Once the pictures have been set aside, copy every remaining entry exactly.

Items from a data source:
--*--
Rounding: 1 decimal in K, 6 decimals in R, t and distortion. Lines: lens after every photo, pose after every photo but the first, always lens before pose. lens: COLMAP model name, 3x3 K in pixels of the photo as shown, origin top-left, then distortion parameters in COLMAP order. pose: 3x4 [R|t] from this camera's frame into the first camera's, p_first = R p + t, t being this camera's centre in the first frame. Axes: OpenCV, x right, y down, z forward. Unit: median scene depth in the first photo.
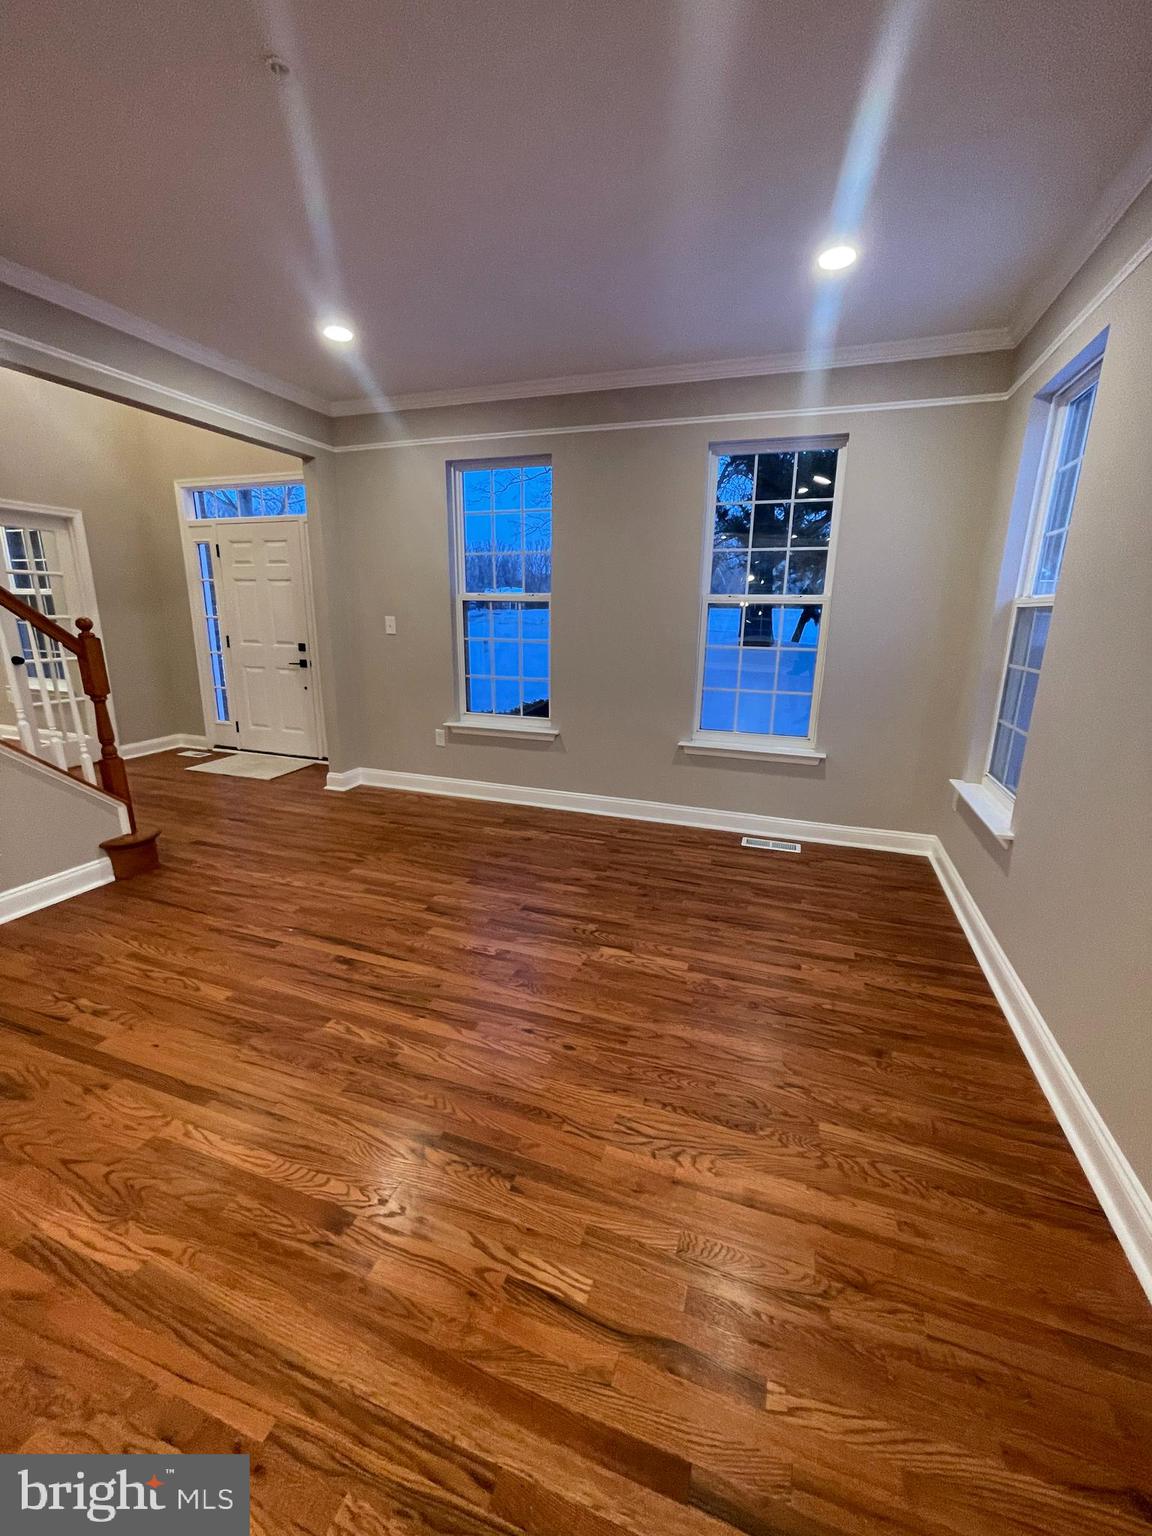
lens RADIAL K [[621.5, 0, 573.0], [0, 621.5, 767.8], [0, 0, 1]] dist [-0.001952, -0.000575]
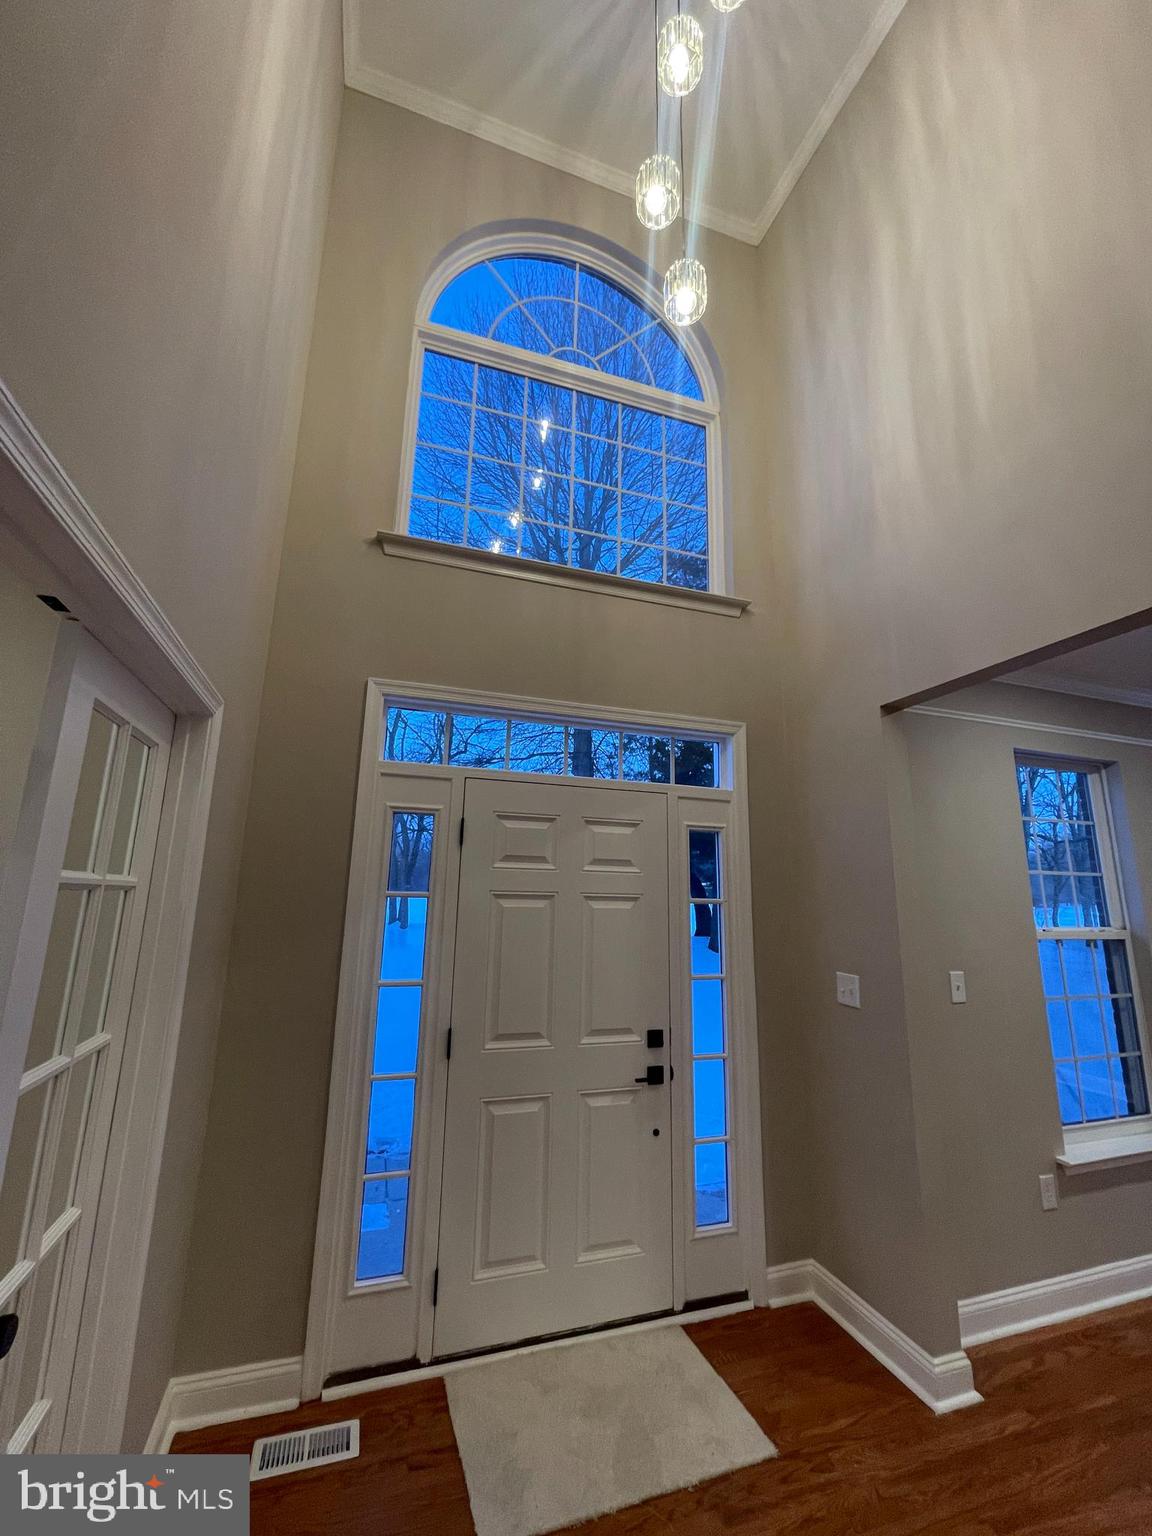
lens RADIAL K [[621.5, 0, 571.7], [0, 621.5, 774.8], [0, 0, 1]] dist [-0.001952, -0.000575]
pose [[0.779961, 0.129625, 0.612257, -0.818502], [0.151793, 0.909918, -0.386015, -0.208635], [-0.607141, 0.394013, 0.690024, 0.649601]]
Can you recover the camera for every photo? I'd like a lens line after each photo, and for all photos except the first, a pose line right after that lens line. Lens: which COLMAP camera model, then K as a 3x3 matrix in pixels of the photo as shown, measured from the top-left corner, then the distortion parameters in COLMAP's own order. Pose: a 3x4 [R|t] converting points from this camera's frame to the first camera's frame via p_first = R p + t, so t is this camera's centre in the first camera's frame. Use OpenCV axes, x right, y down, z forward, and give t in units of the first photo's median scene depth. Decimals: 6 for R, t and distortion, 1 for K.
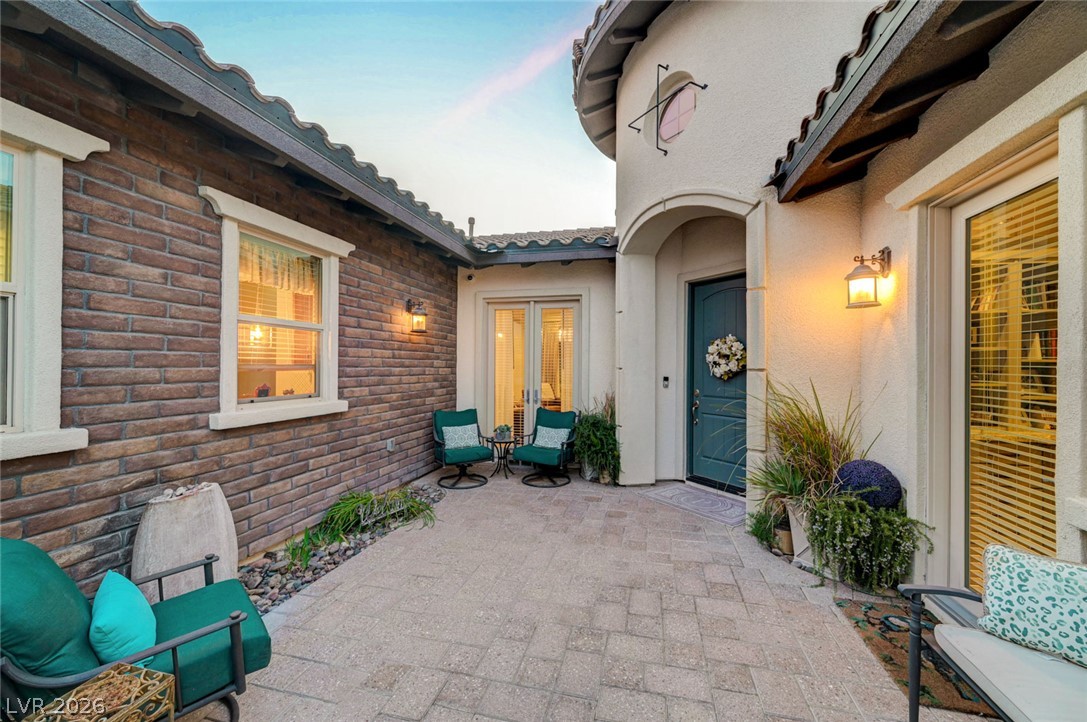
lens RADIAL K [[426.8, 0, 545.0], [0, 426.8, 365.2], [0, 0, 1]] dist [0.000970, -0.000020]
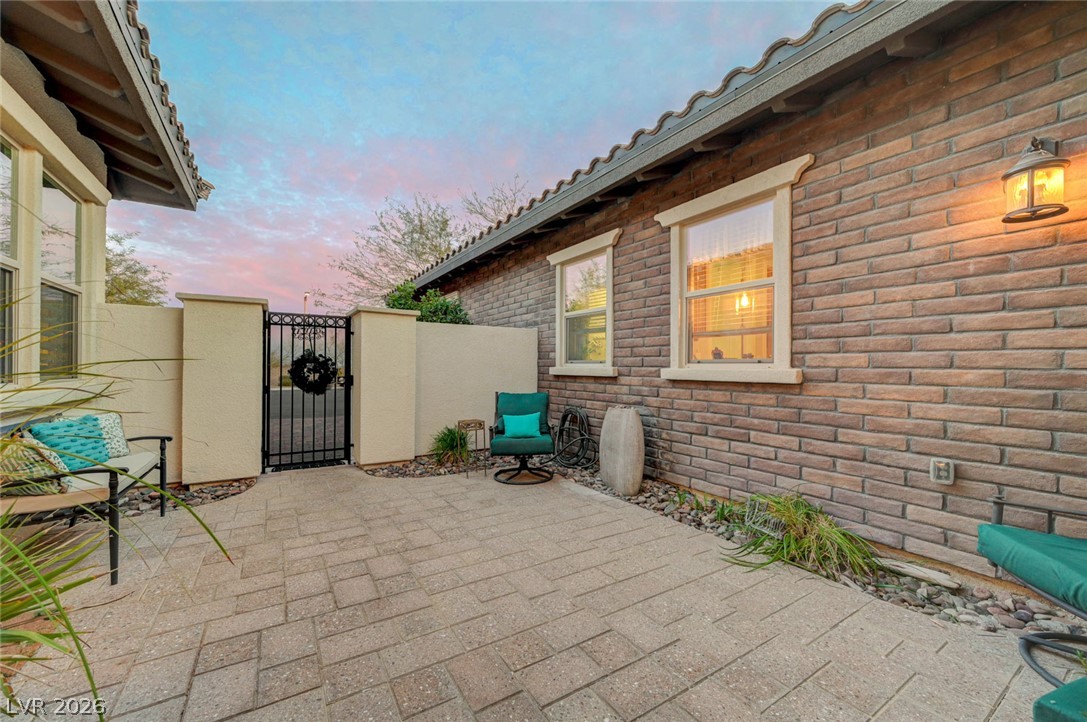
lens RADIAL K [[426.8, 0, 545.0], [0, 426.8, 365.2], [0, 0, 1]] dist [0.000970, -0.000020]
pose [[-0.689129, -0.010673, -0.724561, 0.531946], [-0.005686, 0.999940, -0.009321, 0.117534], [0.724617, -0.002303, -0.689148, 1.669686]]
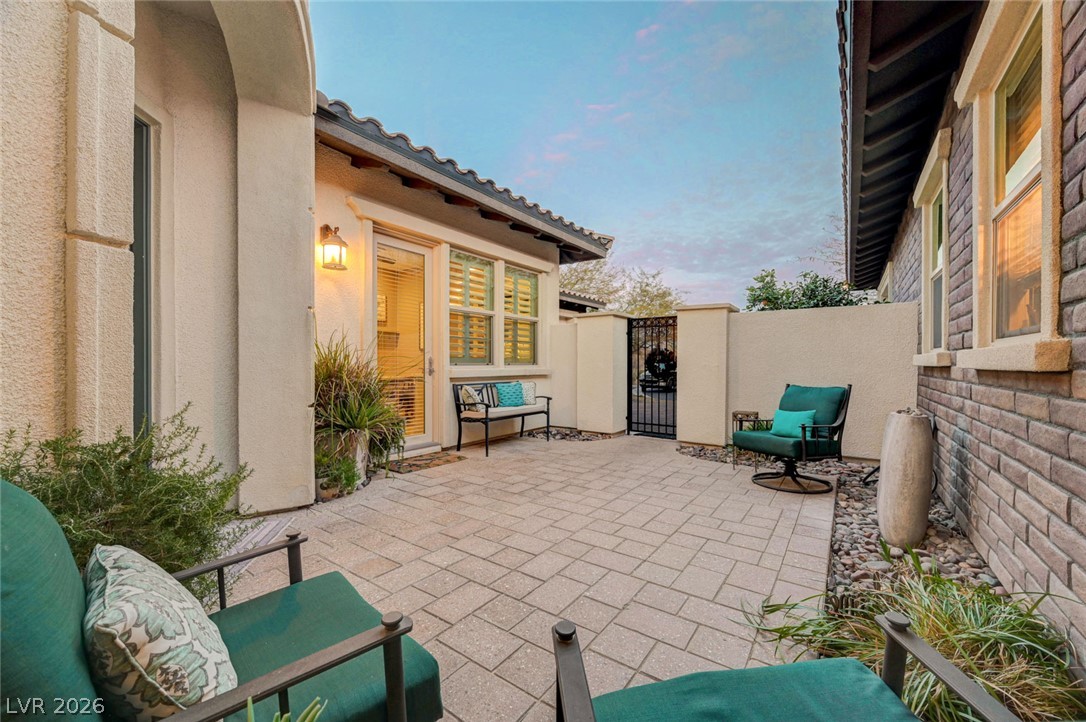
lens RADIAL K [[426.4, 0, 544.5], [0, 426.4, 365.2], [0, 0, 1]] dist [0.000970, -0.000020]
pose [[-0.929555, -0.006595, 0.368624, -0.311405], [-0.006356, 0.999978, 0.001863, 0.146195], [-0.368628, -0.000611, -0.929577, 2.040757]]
--*--
* **RESULT OF THE TASK**:
Rounding: 1 decimal in K, 6 decimals in R, t and distortion. Lines: lens after every photo, pose after every photo but the first, always lens before pose. lens: COLMAP model name, 3x3 K in pixels of the photo as shown, origin top-left, then distortion parameters in COLMAP order. pose: 3x4 [R|t] from this camera's frame into the first camera's, p_first = R p + t, t being this camera's centre in the first frame. Axes: OpenCV, x right, y down, z forward. Unit: median scene depth in the first photo.
lens RADIAL K [[621.5, 0, 573.0], [0, 621.5, 767.8], [0, 0, 1]] dist [-0.001952, -0.000575]
lens RADIAL K [[621.5, 0, 571.7], [0, 621.5, 774.8], [0, 0, 1]] dist [-0.001952, -0.000575]
pose [[0.779961, 0.129625, 0.612257, -0.818502], [0.151793, 0.909918, -0.386015, -0.208635], [-0.607141, 0.394013, 0.690024, 0.649601]]
Can you recover the camera for every photo? I'd like a lens line after each photo, and for all photos except the first, a pose line right after that lens line. Lens: which COLMAP camera model, then K as a 3x3 matrix in pixels of the photo as shown, measured from the top-left corner, then the distortion parameters in COLMAP's own order. Pose: a 3x4 [R|t] converting points from this camera's frame to the first camera's frame via p_first = R p + t, so t is this camera's centre in the first camera's frame. Use OpenCV axes, x right, y down, z forward, and give t in units of the first photo's median scene depth. Decimals: 6 for R, t and distortion, 1 for K.
lens RADIAL K [[426.8, 0, 545.0], [0, 426.8, 365.2], [0, 0, 1]] dist [0.000970, -0.000020]
lens RADIAL K [[426.8, 0, 545.0], [0, 426.8, 365.2], [0, 0, 1]] dist [0.000970, -0.000020]
pose [[-0.689129, -0.010673, -0.724561, 0.531946], [-0.005686, 0.999940, -0.009321, 0.117534], [0.724617, -0.002303, -0.689148, 1.669686]]
lens RADIAL K [[426.4, 0, 544.5], [0, 426.4, 365.2], [0, 0, 1]] dist [0.000970, -0.000020]
pose [[-0.929555, -0.006595, 0.368624, -0.311405], [-0.006356, 0.999978, 0.001863, 0.146195], [-0.368628, -0.000611, -0.929577, 2.040757]]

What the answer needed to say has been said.